As someone with your finger on the pulse—what concerns you most about AI? “There’s a lot of noise, and it’s hard to tell what’s real. It’s incredibly easy to use AI, and I don’t think people realize that. When I worked at Google and built models, it was like an art form, something for the elite. Today, you barely need anything, and it opens the door for everyone. That’s why there’s so much noise. AI is complex, unpredictable, and people don’t understand what they have in their hands.”
Do you think the big AI companies are doing a good and responsible job developing AI models? “I think so. And I think all the talk about AI safety mostly serves them. These days, it’s not always clear which model is better, so each company wants to make noise and say, ‘We’re closest to AGI, our models are going to go wild and take over the world.’ But it’s nonsense, just publicity.”

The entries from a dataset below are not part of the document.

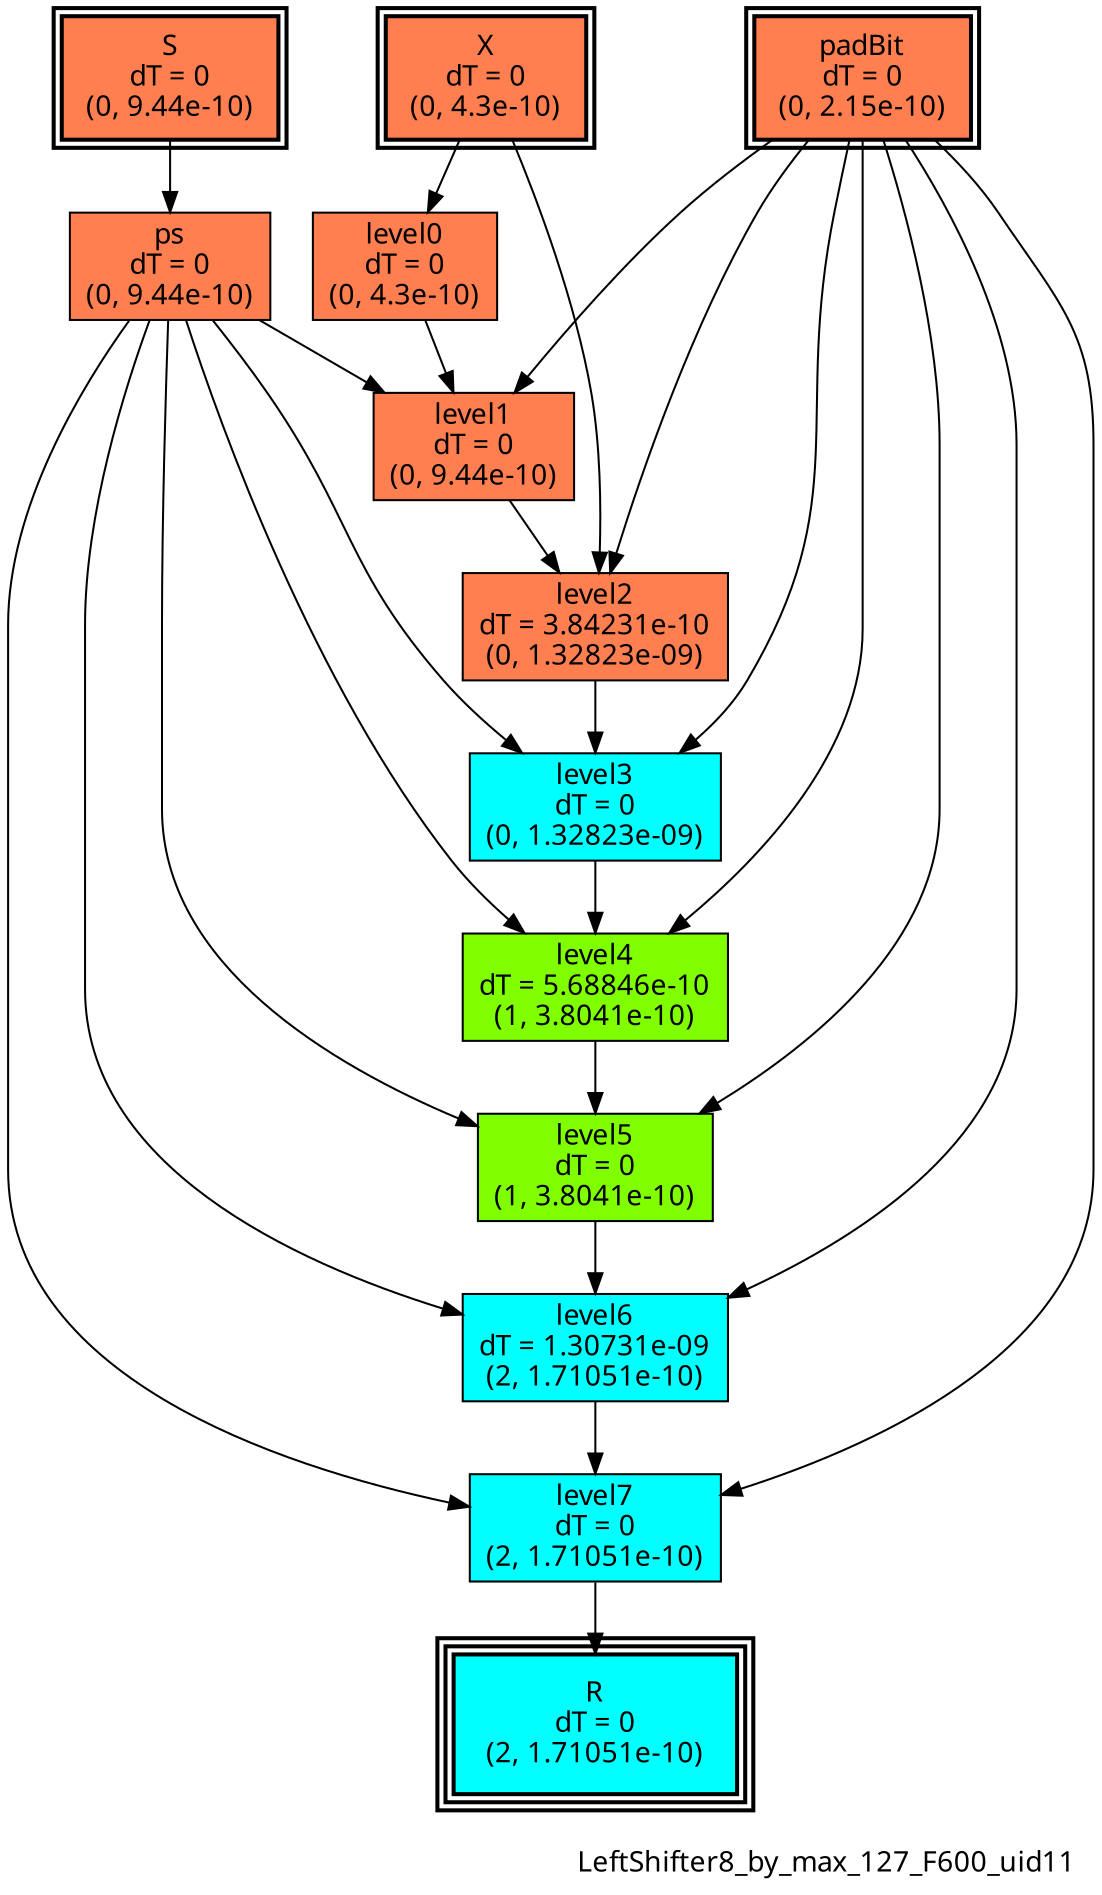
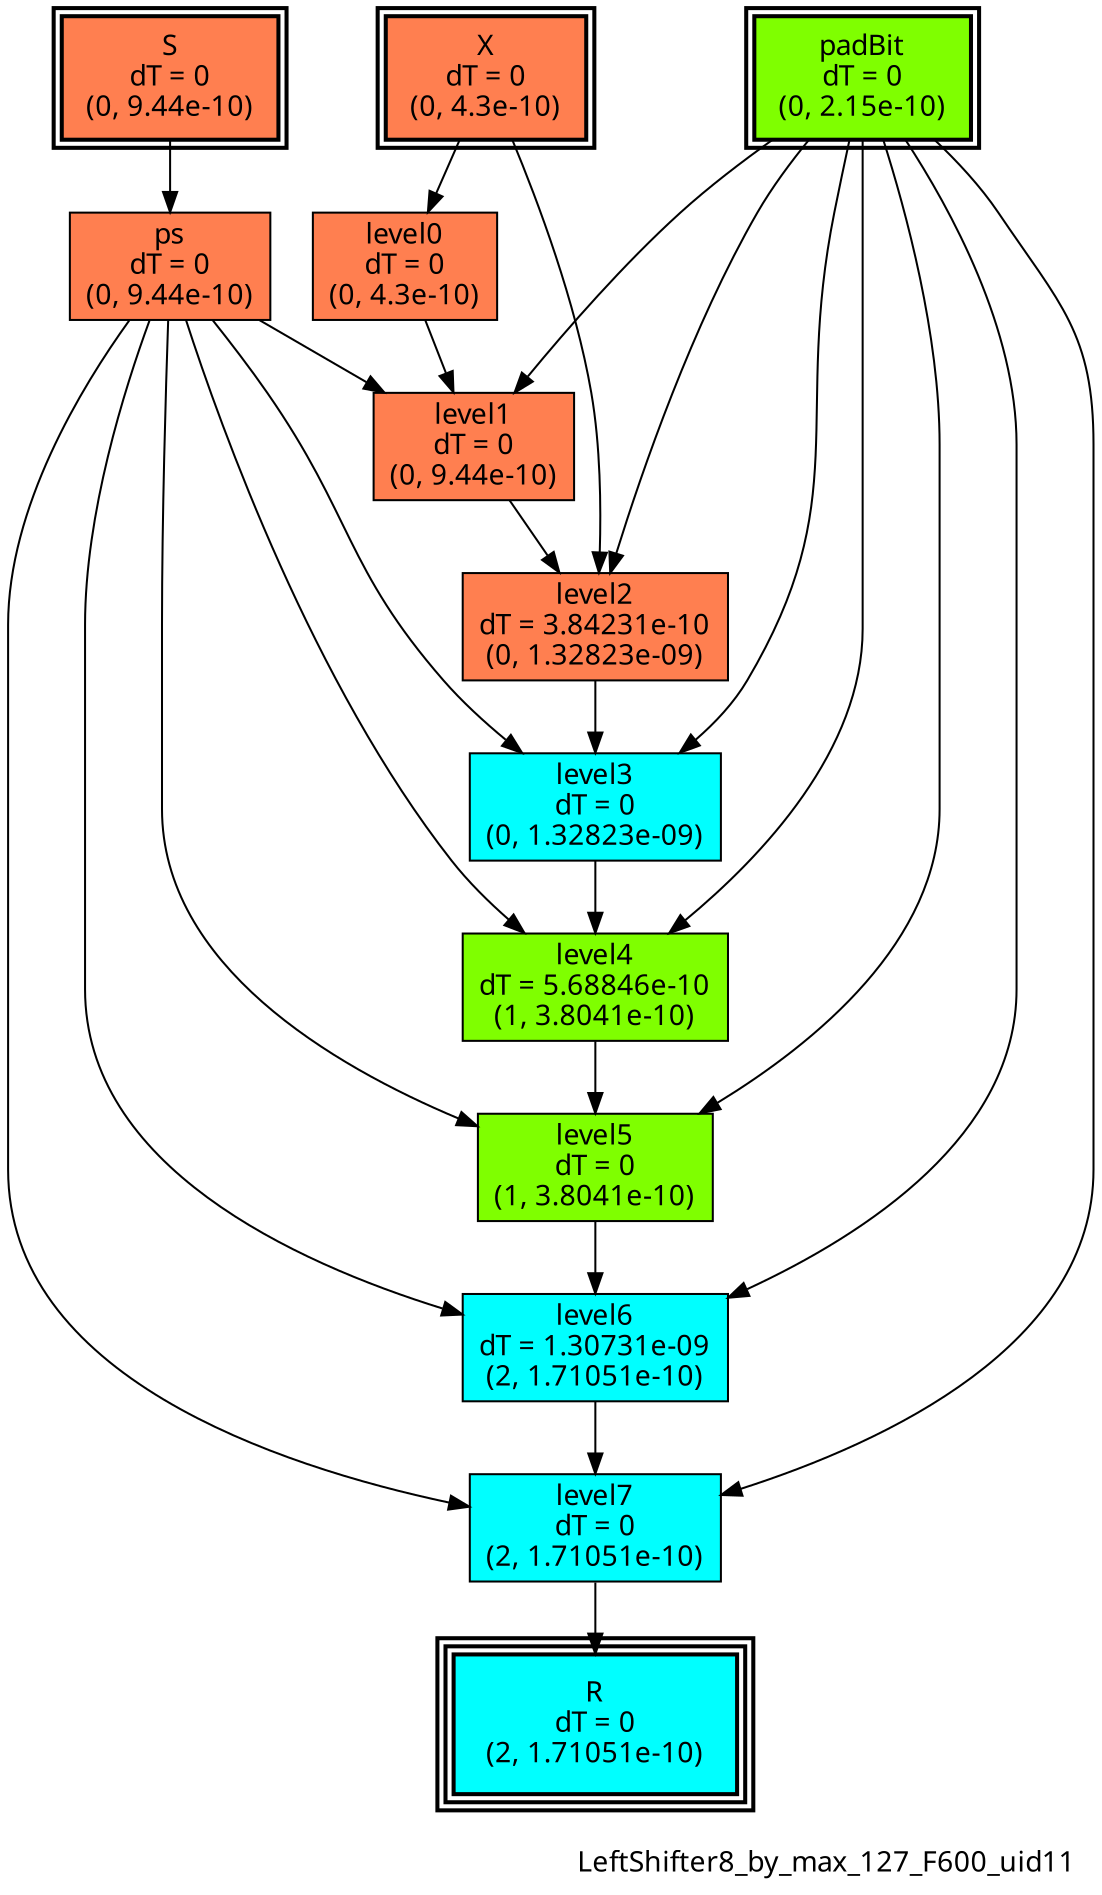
  digraph {
    fontname="Noto Sans"
    label=LeftShifter8_by_max_127_F600_uid11
    labeljust=right
    labelloc=bottom
    nodesep=0.25
    ranksep=0.5
    node [color=black fillcolor=coral fontname="Noto Sans" peripheries=1 shape=box style=filled]
    edge [arrowhead=normal arrowsize=1.0 arrowtail=normal color=black dir=forward fontname="Noto Sans"]
    n1 [label="X\ndT = 0\n(0, 4.3e-10)" peripheries=2 style="bold, filled"]
    n2 [label="S\ndT = 0\n(0, 9.44e-10)" peripheries=2 style="bold, filled"]
-   n3 [label="padBit\ndT = 0\n(0, 2.15e-10)" peripheries=2 style="bold, filled"]
+   n3 [fillcolor=chartreuse label="padBit\ndT = 0\n(0, 2.15e-10)" peripheries=2 style="bold, filled"]
    n4 [fillcolor=cyan label="R\ndT = 0\n(2, 1.71051e-10)" peripheries=3 style="bold, filled"]
    n5 [label="level0\ndT = 0\n(0, 4.3e-10)"]
    n6 [label="level2\ndT = 3.84231e-10\n(0, 1.32823e-09)"]
    n7 [label="ps\ndT = 0\n(0, 9.44e-10)"]
    n8 [label="level1\ndT = 0\n(0, 9.44e-10)"]
    n9 [fillcolor=cyan label="level3\ndT = 0\n(0, 1.32823e-09)"]
    n10 [fillcolor=chartreuse label="level4\ndT = 5.68846e-10\n(1, 3.8041e-10)"]
    n11 [fillcolor=chartreuse label="level5\ndT = 0\n(1, 3.8041e-10)"]
    n12 [fillcolor=cyan label="level6\ndT = 1.30731e-09\n(2, 1.71051e-10)"]
    n13 [fillcolor=cyan label="level7\ndT = 0\n(2, 1.71051e-10)"]
    subgraph sub_1 {
      rank=same
      n1
      n2
      n3
    }
    subgraph sub_2 {
      rank=same
      n4
    }
    n1 -> n5
    n1 -> n6
    n2 -> n7
    n3 -> n6
    n3 -> n8
    n3 -> n9
    n3 -> n10
    n3 -> n11
    n3 -> n12
    n3 -> n13
    n5 -> n8
    n6 -> n9
    n7 -> n8
    n7 -> n9
    n7 -> n10
    n7 -> n11
    n7 -> n12
    n7 -> n13
    n8 -> n6
    n9 -> n10
    n10 -> n11
    n11 -> n12
    n12 -> n13
    n13 -> n4
  }
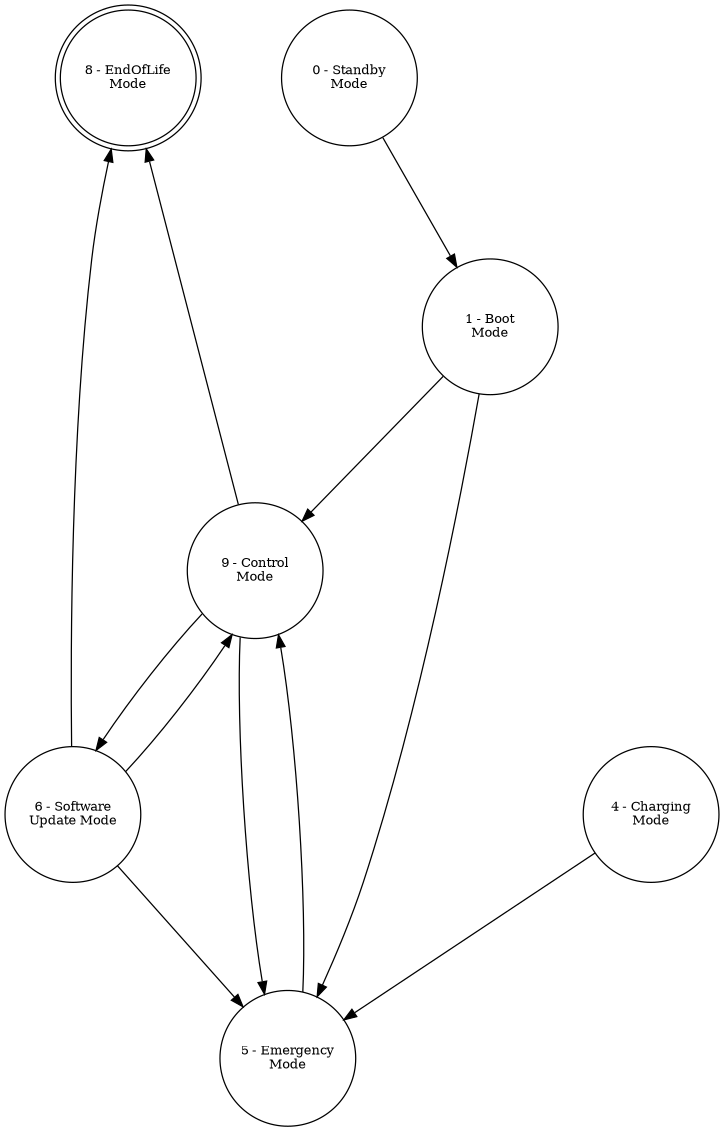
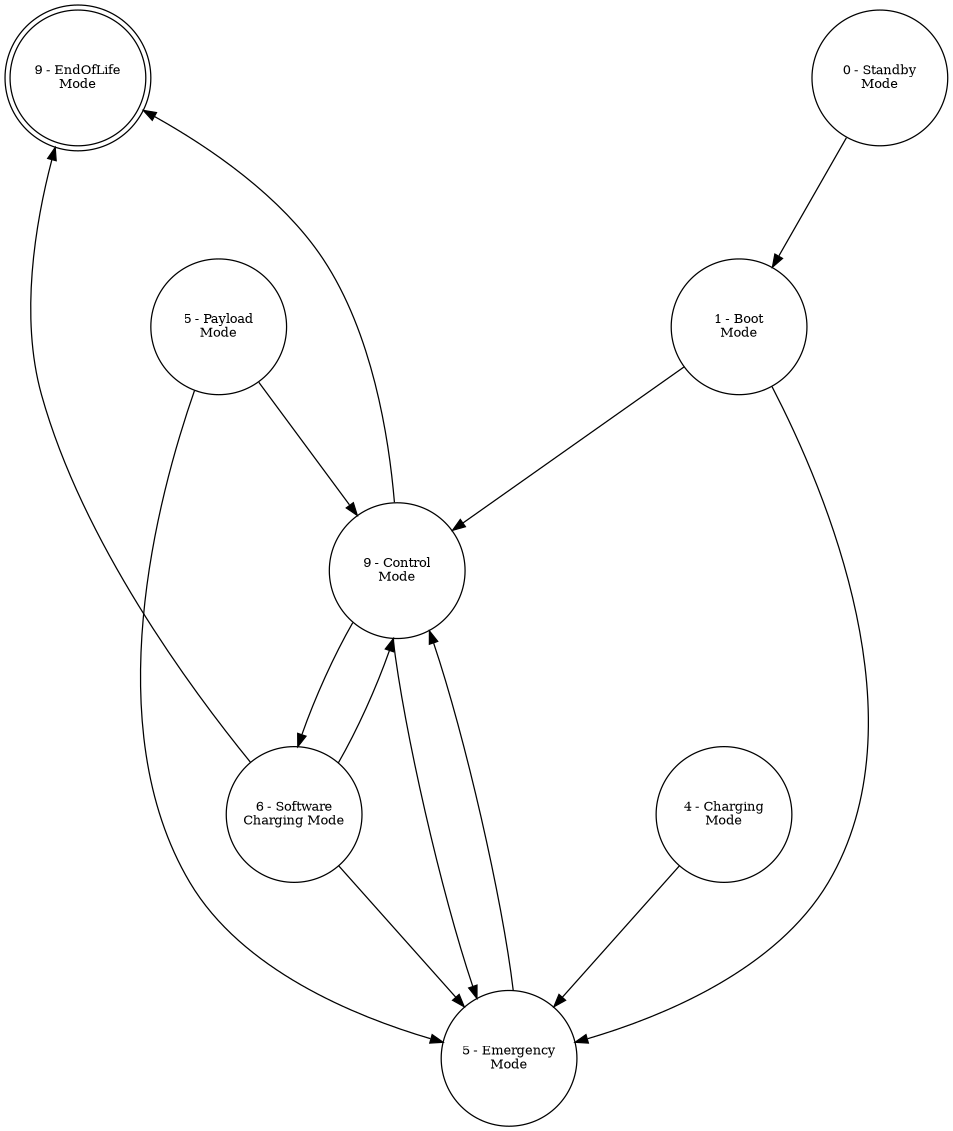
  digraph {
    concentrate=false
    nodesep=0.8
    rankdir=TB
    ranksep=1.2
    splines=true
    node [fillcolor=white fixedsize=true fontsize=10 shape=circle style=filled]
-   n1 [height=1.5 label="8 - EndOfLife\nMode" shape=doublecircle width=1.5]
+   n1 [height=1.5 label="9 - EndOfLife\nMode" shape=doublecircle width=1.5]
    n2 [height=1.5 label="0 - Standby\nMode" width=1.5]
    anchorTopLeft [height=1.5 shape=point style=invis width=0.01]
    n4 [height=1.5 label="1 - Boot\nMode" width=1.5]
    anchorTopRight [height=1.5 shape=point style=invis width=0.01]
    n6 [height=1.5 label="9 - Control\nMode" width=1.5]
    n7 [height=1.5 label="5 - Emergency\nMode" width=1.5]
-   n8 [height=1.5 label="6 - Software\nUpdate Mode" width=1.5]
+   n8 [height=1.5 label="6 - Software\nCharging Mode" width=1.5]
    n9 [height=1.5 label="4 - Charging\nMode" width=1.5]
+   n10 [height=1.5 label="5 - Payload\nMode" width=1.5]
    subgraph sub_1 {
      rank=source
      n1
    }
    subgraph sub_2 {
      rank=source
      n2
    }
    n1 -> anchorTopLeft [style=invis weight=100]
    n2 -> n4
    n2 -> anchorTopRight [style=invis weight=100]
    n4 -> n6
    n4 -> n7
    n6 -> n1
    n6 -> n7
    n6 -> n8
    n7 -> n6 [headport=l]
    n8 -> n1
    n8 -> n6
    n8 -> n7
    n9 -> n7
+   n10 -> n6
+   n10 -> n7
  }
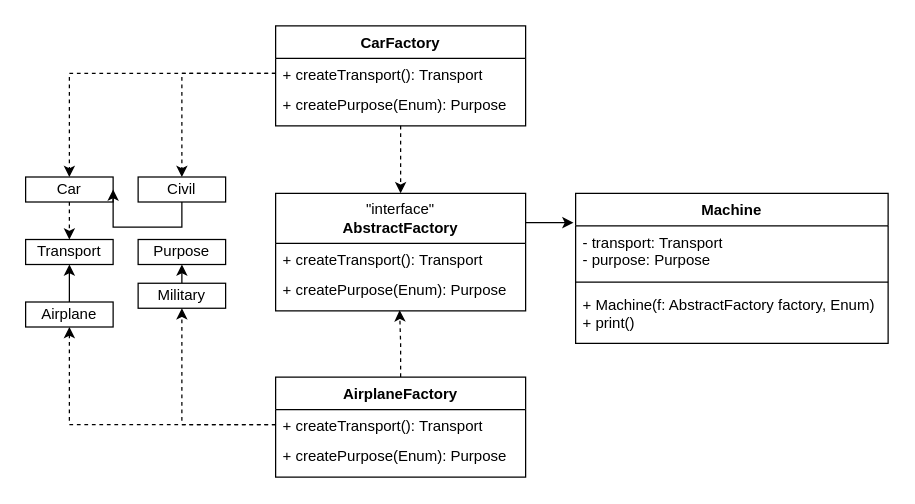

Is it possible we’ve already hit the AI ceiling, and it won’t get any smarter than it is today? “GPT-3 succeeded with two tricks: First, it was big, and people saw that when you add parameters to a model, it gets better. Then the technology improved so it was actually possible to build models with more parameters. But today, that’s starting to stall. We’ve hit a ceiling in terms of the amount of data we have, and we can’t really build better models anymore.”
Maybe it’s just a matter of time, and eventually we’ll see AGI that’s way smarter than us. "I think it will happen with the next leap. I don’t know when that will be—it could be tomorrow, or in 30 years. But right now, it’s not happening."
According to Aharon Rinberg, a partner at Ibex - which led the funding round: “I’m reminded of a quote by the late U.S. President Ronald Reagan: "Trust but verify. It's no secret that LLMs represent a step-function improvement in how humans interact with data. But their confidence — and potential for inaccuracy — makes AI agents that much more dangerous. IBM, Cisco, Dynatrace, and others already rely on Traceloop's core technology for agent observability and verification, ensuring that AI agents function as intended. I expect the adoption of verification tools to outpace that of LLMs themselves."